## Document passage
<<<<
So my neurologist prescribed Lyrica for me in the fall and said I seemed to have a neuropathy. He referred me to a rheumatologist. In the meantime, Lyrica made me even more sleepy than I usually am.  Moreover, as I wrote about in this blog, [see archive] I took an antihistamine one morning for my year-round allergies and I went into such a deep sleep that I was cognitively affected for a good part of a weekend.  I was panicky because I thought I was going into dementia.  When I woke up and realized I could think semi-straight again, I went on the internet and found out that antihistamines and Zyrtec don't mix.  Finally, I went to the rheumatologist and he determined that I didn't have neuropathy and told me to get off the Zyrtec, which I gradually did.

Anyway, the thought of going back to PT was not sitting well with me and this put me at odds with the members of my ALS team.  And to make matters worse and even more confusing is the question of whether home health aides are willing and even permitted to exercise me.  One of my aides works for many years for Partners in Care, which is the home-care arm of the Visiting Nurse Service [VNS], the company through which I get home PT.  In her in-service training, my aide has been told that she SHOULD NOT exercise me because of liability issues.  Then the VNS PT's come to my home and tell me that, in between sessions, and after they leave, my aides need to do ROM [range-of-motion] exercises with me.  Since Medicare limits their time with me, eventually they leave and expect that the aides will continue the work, which they don't.  When I was at clinic, the team members insisted that my aides have to exercise me.  So do I "yes" them to death and accept the PT, knowing that it will not work out the way they would like it to?  Or do I keep talking honestly and have the team think I am being uncooperative and difficult?  And the other question is:  do I have to go through a parade of people coming through my apartment to "intake" my case and then trying to push other services on me like occupational therapy [OT] with the goal of "making me more independent"  [LOL], and speech therapy [an even bigger LOL]?  Really! that is what they did the last time, and I had a procession of VNS people coming every day into my apartment full of machines and other clutter, including cardboard boxes.
>>>>
## Stored data entries
<<<<
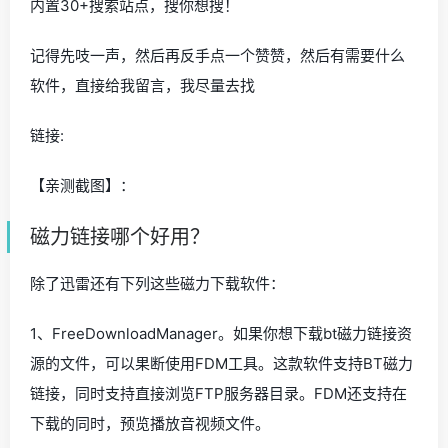
内置30+搜索站点，搜你想搜！
记得先吱一声，然后再反手点一个赞赞，然后有需要什么
软件，直接给我留言，我尽量去找
链接:
【亲测截图】：
磁力链接哪个好用？
除了迅雷还有下列这些磁力下载软件：
1、FreeDownloadManager。如果你想下载bt磁力链接资
源的文件，可以果断使用FDM工具。这款软件支持BT磁力
链接，同时支持直接浏览FTP服务器目录。FDM还支持在
下载的同时，预览播放音视频文件。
>>>>
## Activity list
- 1) In the ALS blog post, take the stretch from "So my neurologist" through "I gradually did." and substitute "arthritis specialist" for "rheumatologist".
- 2) Pick up the ALS blog post where it stops and continue it.

## Answers by item number
- 1)
So my neurologist prescribed Lyrica for me in the fall and said I seemed to have a neuropathy. He referred me to a arthritis specialist. In the meantime, Lyrica made me even more sleepy than I usually am.  Moreover, as I wrote about in this blog, [see archive] I took an antihistamine one morning for my year-round allergies and I went into such a deep sleep that I was cognitively affected for a good part of a weekend.  I was panicky because I thought I was going into dementia.  When I woke up and realized I could think semi-straight again, I went on the internet and found out that antihistamines and Zyrtec don't mix.  Finally, I went to the arthritis specialist and he determined that I didn't have neuropathy and told me to get off the Zyrtec, which I gradually did.

- 2)
I have been in a very dark place this winter.  I cannot seem to conquer the clutter without people to help me move stuff.  Any able-bodied friends I had,  have moved on to other things; some are able and willing to do some kinds of things but not others[understandably].  And additionally, the closing of my basement access for a full month as well as the problem with my portable shower unit gave me a feeling of dependence and lack of control that was worse than ever.  For a while, I could neither take a shower nor get out of the building to get my hair washed at the salon.  I had a can of dry shampoo in the apartment for when my head got too stinky, but that is never the same as a shampoo.  There is a way to get down steps with a manual wheelchair, as my brother-in-law does every Thanksgiving to get me to the family dinner [their house is 6 steps up], but I have nobody strong enough to do that in my building, and then to wheel me around in the snow anyway.  While I often relish quiet time to meditate, get creative and read, and not have to worry about interacting with a mechanical voice and people who are uncomfortable with my disease,  I still get painfully lonesome.  And yet, my apartment is so visitor-unfriendly that I am ashamed to have people see it anyway. Spring is coming and I feel the dark place get a little less dark.